((

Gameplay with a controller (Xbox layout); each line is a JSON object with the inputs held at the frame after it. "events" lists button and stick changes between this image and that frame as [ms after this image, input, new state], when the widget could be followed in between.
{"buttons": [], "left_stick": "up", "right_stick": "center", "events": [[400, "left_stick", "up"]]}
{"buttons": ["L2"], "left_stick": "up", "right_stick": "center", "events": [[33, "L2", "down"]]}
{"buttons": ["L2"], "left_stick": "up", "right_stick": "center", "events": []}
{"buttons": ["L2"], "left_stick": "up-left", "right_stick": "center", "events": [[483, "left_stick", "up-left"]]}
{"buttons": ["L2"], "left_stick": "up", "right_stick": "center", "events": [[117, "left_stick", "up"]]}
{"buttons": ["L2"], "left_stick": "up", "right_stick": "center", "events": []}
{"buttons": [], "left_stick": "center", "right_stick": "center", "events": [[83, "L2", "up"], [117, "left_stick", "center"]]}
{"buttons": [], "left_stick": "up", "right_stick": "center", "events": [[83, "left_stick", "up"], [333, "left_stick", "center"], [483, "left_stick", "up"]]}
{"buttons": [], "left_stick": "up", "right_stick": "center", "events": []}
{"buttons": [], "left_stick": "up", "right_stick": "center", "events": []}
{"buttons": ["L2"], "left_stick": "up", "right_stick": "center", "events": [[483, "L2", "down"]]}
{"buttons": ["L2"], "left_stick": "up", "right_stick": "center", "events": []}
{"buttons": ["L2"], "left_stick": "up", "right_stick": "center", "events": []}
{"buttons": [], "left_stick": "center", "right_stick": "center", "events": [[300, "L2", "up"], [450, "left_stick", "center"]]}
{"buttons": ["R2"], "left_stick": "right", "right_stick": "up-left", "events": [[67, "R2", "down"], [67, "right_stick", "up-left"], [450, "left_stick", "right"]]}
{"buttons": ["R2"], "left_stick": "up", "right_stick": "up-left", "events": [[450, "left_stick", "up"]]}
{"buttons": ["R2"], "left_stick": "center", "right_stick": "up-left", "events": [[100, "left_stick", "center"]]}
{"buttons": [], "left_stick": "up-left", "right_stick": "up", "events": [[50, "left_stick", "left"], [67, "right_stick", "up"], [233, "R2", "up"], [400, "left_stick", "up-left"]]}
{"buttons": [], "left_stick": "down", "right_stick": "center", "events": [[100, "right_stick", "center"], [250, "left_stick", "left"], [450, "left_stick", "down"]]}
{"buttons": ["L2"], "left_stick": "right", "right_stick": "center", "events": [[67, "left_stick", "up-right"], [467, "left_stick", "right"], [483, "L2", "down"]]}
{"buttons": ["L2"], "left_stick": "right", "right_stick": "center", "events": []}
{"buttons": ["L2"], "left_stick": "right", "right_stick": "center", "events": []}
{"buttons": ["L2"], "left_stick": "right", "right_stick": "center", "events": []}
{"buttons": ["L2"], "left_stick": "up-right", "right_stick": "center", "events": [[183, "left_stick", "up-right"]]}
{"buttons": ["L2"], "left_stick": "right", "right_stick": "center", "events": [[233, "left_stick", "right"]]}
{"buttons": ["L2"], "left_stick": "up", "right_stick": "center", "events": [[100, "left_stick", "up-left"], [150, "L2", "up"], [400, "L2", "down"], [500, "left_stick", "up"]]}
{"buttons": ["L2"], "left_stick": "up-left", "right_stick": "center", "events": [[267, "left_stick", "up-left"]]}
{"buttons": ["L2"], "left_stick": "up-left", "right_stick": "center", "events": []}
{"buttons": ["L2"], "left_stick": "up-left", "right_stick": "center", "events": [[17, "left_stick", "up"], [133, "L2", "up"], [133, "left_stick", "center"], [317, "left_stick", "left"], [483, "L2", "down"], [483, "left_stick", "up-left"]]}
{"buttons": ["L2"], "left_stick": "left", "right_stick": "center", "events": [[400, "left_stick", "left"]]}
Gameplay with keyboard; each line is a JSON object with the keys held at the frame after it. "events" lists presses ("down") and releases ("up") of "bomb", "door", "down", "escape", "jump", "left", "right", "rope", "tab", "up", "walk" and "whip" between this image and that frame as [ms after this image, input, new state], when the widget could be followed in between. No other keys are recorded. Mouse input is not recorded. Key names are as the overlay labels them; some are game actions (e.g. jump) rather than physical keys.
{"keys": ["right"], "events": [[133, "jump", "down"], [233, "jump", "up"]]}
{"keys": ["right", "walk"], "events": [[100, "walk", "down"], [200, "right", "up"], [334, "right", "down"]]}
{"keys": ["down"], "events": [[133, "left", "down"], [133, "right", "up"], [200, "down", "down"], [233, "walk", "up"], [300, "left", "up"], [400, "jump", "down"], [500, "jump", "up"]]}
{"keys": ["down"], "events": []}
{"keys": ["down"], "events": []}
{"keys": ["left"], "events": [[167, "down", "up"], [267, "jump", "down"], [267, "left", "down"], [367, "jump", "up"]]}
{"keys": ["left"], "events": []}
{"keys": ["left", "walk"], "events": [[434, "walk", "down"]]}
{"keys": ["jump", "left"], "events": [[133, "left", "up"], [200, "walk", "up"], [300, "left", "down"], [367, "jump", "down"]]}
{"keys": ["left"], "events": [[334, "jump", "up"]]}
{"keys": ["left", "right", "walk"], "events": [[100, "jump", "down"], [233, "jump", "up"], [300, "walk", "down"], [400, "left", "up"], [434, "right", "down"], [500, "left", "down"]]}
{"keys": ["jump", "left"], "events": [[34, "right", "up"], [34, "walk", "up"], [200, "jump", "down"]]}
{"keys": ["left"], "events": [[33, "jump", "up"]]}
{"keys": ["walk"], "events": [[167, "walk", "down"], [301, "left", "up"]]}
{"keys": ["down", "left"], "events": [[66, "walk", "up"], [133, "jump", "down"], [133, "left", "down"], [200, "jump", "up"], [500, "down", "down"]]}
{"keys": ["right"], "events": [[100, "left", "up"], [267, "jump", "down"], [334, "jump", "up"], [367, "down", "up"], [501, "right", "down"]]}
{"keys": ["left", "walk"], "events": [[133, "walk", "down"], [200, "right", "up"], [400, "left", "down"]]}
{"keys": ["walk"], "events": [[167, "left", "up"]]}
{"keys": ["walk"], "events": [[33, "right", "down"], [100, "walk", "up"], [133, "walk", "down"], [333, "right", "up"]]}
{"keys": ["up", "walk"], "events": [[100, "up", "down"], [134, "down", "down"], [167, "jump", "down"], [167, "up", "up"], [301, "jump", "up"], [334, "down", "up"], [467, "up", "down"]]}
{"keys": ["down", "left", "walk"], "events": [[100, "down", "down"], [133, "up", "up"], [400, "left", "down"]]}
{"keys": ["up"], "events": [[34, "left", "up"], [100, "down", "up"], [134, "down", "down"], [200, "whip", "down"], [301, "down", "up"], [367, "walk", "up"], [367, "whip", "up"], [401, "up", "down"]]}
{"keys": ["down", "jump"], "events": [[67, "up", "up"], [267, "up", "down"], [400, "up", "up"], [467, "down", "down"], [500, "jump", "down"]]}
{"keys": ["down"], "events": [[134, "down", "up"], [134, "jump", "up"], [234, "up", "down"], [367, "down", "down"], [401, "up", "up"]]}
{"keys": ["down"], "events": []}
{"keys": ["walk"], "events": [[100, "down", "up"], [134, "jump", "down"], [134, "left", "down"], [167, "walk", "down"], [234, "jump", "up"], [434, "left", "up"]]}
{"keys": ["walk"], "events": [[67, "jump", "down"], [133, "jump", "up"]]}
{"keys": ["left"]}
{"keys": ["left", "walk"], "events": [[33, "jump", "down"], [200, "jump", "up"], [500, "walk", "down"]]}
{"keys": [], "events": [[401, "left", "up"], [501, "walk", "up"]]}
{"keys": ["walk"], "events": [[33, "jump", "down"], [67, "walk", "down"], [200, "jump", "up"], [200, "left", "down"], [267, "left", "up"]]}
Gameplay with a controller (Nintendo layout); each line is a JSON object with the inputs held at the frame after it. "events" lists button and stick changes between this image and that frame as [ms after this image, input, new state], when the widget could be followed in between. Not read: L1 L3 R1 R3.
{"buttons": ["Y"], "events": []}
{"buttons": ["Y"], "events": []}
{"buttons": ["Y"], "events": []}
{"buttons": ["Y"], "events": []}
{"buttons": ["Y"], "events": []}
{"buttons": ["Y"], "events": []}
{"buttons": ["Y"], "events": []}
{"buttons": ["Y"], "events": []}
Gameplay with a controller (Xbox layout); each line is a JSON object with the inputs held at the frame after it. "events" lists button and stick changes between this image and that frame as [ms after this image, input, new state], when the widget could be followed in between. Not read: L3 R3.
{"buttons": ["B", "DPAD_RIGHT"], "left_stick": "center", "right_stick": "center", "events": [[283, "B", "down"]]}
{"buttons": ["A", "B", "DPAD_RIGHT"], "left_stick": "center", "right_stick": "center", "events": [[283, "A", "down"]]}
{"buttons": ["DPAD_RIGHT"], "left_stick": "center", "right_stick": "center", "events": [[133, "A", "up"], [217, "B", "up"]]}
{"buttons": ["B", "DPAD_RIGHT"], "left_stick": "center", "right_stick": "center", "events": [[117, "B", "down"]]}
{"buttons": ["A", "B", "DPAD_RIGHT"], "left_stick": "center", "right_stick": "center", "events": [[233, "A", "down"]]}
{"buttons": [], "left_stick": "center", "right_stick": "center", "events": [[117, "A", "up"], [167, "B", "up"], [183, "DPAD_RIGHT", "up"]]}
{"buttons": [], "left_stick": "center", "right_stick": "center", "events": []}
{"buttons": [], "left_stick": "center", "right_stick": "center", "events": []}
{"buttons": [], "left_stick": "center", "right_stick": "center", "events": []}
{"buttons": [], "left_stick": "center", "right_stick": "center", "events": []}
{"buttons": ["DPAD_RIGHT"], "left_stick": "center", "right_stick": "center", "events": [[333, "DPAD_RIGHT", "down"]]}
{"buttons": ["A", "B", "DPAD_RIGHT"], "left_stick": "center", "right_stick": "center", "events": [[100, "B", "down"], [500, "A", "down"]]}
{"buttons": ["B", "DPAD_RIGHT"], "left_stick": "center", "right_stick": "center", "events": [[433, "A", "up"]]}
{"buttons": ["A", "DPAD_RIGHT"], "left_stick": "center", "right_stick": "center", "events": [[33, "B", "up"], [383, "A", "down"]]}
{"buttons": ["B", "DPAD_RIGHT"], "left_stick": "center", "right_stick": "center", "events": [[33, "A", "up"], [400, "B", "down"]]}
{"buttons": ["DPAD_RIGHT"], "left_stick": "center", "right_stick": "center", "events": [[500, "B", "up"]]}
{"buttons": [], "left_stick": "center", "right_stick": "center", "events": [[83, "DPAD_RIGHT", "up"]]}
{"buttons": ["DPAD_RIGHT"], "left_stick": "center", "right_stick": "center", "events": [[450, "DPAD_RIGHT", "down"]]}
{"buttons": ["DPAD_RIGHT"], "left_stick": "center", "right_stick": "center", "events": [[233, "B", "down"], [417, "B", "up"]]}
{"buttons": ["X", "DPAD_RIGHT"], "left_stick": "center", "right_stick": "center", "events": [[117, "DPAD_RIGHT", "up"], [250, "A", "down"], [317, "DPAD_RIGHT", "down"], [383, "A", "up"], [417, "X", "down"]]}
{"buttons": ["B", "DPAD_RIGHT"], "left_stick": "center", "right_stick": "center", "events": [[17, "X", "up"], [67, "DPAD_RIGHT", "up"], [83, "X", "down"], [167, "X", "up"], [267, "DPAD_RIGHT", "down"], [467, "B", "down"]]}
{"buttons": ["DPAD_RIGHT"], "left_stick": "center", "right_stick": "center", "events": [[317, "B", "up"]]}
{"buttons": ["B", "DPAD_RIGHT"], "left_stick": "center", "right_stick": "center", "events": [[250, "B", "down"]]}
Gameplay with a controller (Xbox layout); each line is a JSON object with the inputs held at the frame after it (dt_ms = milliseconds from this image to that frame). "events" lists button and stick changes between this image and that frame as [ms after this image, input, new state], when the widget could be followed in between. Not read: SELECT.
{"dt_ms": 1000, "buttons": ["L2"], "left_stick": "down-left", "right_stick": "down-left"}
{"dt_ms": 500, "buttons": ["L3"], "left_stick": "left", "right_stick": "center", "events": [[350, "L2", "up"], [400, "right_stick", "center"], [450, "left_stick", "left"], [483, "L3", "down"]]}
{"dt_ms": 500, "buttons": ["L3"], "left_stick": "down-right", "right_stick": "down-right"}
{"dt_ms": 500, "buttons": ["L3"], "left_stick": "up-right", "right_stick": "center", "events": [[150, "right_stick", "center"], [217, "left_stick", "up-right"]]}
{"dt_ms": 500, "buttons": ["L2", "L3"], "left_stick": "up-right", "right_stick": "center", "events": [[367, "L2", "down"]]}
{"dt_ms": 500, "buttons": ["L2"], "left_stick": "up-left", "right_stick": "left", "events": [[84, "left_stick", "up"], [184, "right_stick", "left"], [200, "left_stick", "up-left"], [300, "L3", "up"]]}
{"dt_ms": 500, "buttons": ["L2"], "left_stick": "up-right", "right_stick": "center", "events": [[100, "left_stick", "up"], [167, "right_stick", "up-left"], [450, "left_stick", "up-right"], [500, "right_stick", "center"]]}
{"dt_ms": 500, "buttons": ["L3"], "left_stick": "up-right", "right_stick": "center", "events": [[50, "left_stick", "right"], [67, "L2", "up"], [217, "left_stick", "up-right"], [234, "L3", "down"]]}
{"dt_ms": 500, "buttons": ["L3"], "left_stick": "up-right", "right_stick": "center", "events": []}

))

▶ **Task brief**
Write only the number of lines in the entries that contain the word "whip".

▶ **Response box**
2